● **Your objective**
Return only the lines of the listing below that run from the line with "The AMT49413K provides commutation" through the line with "Power Supplies", both ends included, exactly as written.

☆ ☆ ☆

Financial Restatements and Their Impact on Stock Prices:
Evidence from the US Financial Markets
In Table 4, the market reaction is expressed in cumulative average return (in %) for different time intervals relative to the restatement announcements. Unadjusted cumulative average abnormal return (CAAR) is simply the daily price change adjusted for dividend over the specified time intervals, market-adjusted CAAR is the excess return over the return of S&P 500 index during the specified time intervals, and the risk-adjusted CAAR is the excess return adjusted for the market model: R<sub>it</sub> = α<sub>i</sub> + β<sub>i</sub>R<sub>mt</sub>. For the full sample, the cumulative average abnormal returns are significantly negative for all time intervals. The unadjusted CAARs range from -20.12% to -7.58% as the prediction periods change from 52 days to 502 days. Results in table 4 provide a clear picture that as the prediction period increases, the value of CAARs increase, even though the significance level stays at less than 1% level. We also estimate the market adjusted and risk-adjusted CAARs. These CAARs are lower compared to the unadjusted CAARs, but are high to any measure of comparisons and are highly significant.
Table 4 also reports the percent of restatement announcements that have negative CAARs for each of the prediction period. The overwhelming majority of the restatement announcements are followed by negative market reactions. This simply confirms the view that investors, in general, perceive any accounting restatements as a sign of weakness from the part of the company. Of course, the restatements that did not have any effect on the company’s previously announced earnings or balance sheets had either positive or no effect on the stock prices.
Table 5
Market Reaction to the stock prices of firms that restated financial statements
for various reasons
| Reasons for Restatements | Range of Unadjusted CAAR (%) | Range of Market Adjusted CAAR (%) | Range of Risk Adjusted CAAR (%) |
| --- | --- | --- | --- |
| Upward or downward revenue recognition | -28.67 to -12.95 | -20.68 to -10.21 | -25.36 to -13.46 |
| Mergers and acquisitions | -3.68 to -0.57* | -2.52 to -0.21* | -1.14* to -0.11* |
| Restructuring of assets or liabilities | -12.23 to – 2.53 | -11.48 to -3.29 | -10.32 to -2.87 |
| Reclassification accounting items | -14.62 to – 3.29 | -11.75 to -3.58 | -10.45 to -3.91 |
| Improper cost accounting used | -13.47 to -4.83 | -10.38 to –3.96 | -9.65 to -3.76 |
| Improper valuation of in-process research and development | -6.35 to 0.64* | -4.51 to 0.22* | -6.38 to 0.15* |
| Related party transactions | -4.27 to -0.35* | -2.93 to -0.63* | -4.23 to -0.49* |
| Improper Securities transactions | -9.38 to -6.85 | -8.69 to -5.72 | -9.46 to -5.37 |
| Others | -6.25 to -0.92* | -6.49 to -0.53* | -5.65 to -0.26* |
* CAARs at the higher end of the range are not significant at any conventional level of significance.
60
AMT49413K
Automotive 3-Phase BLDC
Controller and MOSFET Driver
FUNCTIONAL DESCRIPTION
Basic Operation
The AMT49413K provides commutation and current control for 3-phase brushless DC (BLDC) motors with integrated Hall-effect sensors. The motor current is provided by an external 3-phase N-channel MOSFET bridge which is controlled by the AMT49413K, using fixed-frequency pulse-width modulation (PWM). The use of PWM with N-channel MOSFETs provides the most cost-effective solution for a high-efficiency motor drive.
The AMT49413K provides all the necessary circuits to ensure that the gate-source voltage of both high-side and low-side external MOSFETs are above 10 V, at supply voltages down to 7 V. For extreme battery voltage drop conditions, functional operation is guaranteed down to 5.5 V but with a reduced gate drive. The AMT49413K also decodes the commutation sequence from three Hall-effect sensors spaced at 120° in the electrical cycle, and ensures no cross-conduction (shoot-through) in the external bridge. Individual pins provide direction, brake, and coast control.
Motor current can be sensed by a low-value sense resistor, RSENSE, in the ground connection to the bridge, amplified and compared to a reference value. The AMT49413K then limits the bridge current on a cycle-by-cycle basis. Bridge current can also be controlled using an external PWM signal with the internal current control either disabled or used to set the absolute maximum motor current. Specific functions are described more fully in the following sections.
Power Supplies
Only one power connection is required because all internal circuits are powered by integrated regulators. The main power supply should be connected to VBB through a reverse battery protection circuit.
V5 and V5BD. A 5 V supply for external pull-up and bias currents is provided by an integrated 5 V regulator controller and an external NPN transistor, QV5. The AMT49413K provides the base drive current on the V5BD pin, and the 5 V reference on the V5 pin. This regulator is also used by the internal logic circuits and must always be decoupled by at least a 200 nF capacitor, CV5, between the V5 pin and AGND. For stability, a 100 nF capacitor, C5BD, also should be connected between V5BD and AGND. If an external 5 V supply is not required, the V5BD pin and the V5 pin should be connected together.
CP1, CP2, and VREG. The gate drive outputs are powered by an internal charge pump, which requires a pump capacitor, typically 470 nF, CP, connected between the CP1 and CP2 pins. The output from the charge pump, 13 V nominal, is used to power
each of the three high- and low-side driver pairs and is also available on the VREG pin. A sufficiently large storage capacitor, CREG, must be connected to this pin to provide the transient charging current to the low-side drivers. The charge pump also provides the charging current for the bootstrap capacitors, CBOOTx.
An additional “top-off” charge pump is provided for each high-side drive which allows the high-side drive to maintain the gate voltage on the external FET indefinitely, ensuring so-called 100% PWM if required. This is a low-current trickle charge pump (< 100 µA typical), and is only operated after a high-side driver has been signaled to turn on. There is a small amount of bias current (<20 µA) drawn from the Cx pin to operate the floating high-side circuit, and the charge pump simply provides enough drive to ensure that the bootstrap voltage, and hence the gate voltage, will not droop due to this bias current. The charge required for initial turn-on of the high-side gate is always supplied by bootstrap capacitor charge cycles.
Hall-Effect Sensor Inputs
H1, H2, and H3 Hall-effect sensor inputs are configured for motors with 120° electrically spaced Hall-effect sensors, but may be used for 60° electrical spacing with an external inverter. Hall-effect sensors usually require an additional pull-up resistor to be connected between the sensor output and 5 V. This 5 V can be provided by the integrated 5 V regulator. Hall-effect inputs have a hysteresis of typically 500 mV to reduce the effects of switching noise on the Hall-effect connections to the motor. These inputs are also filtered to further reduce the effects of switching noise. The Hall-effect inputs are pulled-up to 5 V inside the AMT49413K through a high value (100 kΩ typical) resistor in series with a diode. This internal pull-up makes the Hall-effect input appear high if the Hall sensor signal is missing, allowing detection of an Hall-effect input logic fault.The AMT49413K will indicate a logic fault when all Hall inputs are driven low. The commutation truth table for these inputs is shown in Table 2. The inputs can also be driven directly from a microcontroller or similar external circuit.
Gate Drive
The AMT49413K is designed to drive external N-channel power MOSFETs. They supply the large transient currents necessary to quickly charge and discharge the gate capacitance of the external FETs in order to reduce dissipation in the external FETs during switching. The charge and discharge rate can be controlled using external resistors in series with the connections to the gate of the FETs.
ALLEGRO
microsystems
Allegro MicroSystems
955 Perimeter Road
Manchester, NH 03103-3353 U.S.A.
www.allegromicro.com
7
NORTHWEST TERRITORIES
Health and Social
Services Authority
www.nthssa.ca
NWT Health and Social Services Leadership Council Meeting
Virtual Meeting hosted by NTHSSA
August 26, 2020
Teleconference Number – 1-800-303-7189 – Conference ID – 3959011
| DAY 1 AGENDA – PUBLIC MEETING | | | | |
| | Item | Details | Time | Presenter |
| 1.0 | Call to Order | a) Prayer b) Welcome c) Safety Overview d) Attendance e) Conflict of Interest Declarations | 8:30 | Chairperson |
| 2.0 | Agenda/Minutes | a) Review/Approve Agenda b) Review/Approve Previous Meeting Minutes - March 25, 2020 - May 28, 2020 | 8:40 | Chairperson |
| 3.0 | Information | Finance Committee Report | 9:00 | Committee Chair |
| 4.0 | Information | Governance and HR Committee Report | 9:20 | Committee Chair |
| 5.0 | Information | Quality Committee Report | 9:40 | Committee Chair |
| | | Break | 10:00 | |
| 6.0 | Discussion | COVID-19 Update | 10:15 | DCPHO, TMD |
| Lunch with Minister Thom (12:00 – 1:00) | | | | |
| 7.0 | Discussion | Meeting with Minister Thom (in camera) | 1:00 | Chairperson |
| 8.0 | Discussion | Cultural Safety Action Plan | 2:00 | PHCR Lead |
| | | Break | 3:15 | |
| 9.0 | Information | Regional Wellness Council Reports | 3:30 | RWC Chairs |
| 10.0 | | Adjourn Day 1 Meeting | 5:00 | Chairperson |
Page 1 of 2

☆ ☆ ☆

● **Output below**
The AMT49413K provides commutation and current control for 3-phase brushless DC (BLDC) motors with integrated Hall-effect sensors. The motor current is provided by an external 3-phase N-channel MOSFET bridge which is controlled by the AMT49413K, using fixed-frequency pulse-width modulation (PWM). The use of PWM with N-channel MOSFETs provides the most cost-effective solution for a high-efficiency motor drive.
The AMT49413K provides all the necessary circuits to ensure that the gate-source voltage of both high-side and low-side external MOSFETs are above 10 V, at supply voltages down to 7 V. For extreme battery voltage drop conditions, functional operation is guaranteed down to 5.5 V but with a reduced gate drive. The AMT49413K also decodes the commutation sequence from three Hall-effect sensors spaced at 120° in the electrical cycle, and ensures no cross-conduction (shoot-through) in the external bridge. Individual pins provide direction, brake, and coast control.
Motor current can be sensed by a low-value sense resistor, RSENSE, in the ground connection to the bridge, amplified and compared to a reference value. The AMT49413K then limits the bridge current on a cycle-by-cycle basis. Bridge current can also be controlled using an external PWM signal with the internal current control either disabled or used to set the absolute maximum motor current. Specific functions are described more fully in the following sections.
Power Supplies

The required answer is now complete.